+++ RECORDS FOR THIS TASK +++

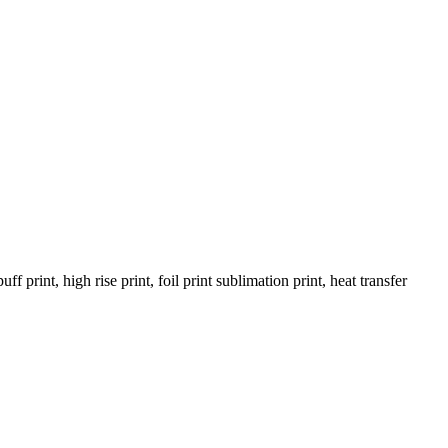
rint, high rise print, foil print sublimation print, heat transfer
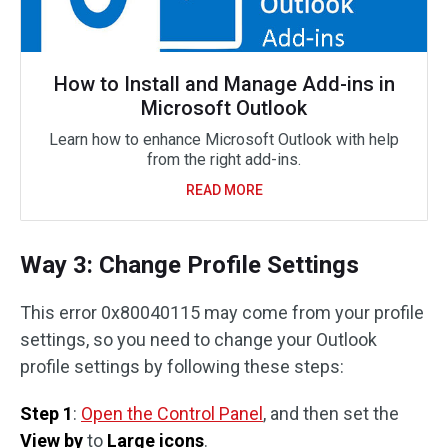
How to Install and Manage Add-ins in
Microsoft Outlook
Learn how to enhance Microsoft Outlook with help
from the right add-ins.
READ MORE
Way 3: Change Profile Settings
This error 0x80040115 may come from your profile
settings, so you need to change your Outlook
profile settings by following these steps:
Step 1
:
Open the Control Panel
, and then set the
View by
to
Large icons
.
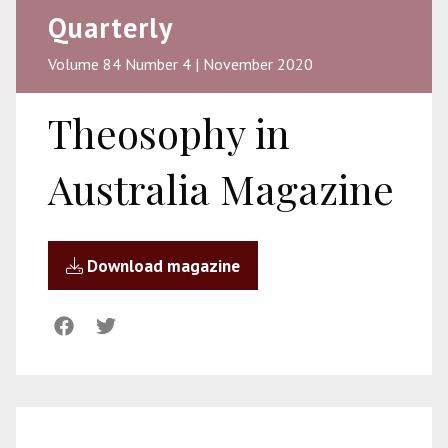
Quarterly
Volume 84 Number 4 | November 2020
Theosophy in
Australia Magazine
Download magazine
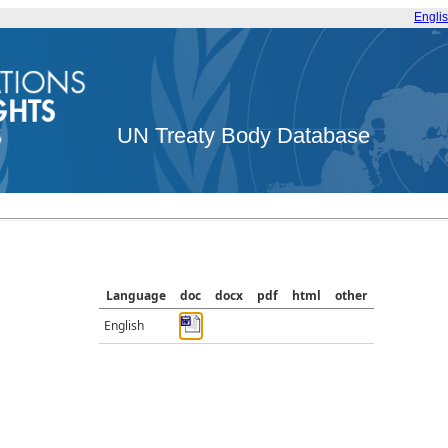
Engli
UN Treaty Body Database
Language
doc
docx
pdf
html
other
English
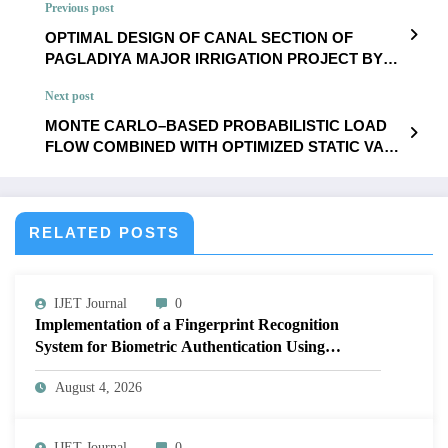
Previous post
OPTIMAL DESIGN OF CANAL SECTION OF
PAGLADIYA MAJOR IRRIGATION PROJECT BY
USING NON-LINEAR OPTIMIZATION | IJET –
Next post
Volume 12 Issue 1 | IJET-V12I1P43
MONTE CARLO–BASED PROBABILISTIC LOAD
FLOW COMBINED WITH OPTIMIZED STATIC VAR
COMPENSATORS SOLUTIONS FOR RADIAL
DISTRIBUTION NETWORK | IJET – Volume 12
Issue 1 | IJET-V12I1P45
RELATED POSTS
IJET Journal
0
Implementation of a Fingerprint Recognition
System for Biometric Authentication Using
MATLAB | IJET Volume 12 – Issue 4 | IJET-
August 4, 2026
V12I4P16
IJET Journal
0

+++

• TASK OBJECTIVE: Print the records above again exactly. Leave out the images.

• SOLUTION FOR THIS EXERCISE:
rint, high rise print, foil print sublimation print, heat transfer
How to Install and Manage Add-ins in
Microsoft Outlook
Learn how to enhance Microsoft Outlook with help
from the right add-ins.
READ MORE
Way 3: Change Profile Settings
This error 0x80040115 may come from your profile
settings, so you need to change your Outlook
profile settings by following these steps:
Step 1
:
Open the Control Panel
, and then set the
View by
to
Large icons
.
Quarterly
Volume 84 Number 4 | November 2020
Theosophy in
Australia Magazine
Download magazine
Engli
UN Treaty Body Database
Language
doc
docx
pdf
html
other
English
Previous post
OPTIMAL DESIGN OF CANAL SECTION OF
PAGLADIYA MAJOR IRRIGATION PROJECT BY
USING NON-LINEAR OPTIMIZATION | IJET –
Next post
Volume 12 Issue 1 | IJET-V12I1P43
MONTE CARLO–BASED PROBABILISTIC LOAD
FLOW COMBINED WITH OPTIMIZED STATIC VAR
COMPENSATORS SOLUTIONS FOR RADIAL
DISTRIBUTION NETWORK | IJET – Volume 12
Issue 1 | IJET-V12I1P45
RELATED POSTS
IJET Journal
0
Implementation of a Fingerprint Recognition
System for Biometric Authentication Using
MATLAB | IJET Volume 12 – Issue 4 | IJET-
August 4, 2026
V12I4P16
IJET Journal
0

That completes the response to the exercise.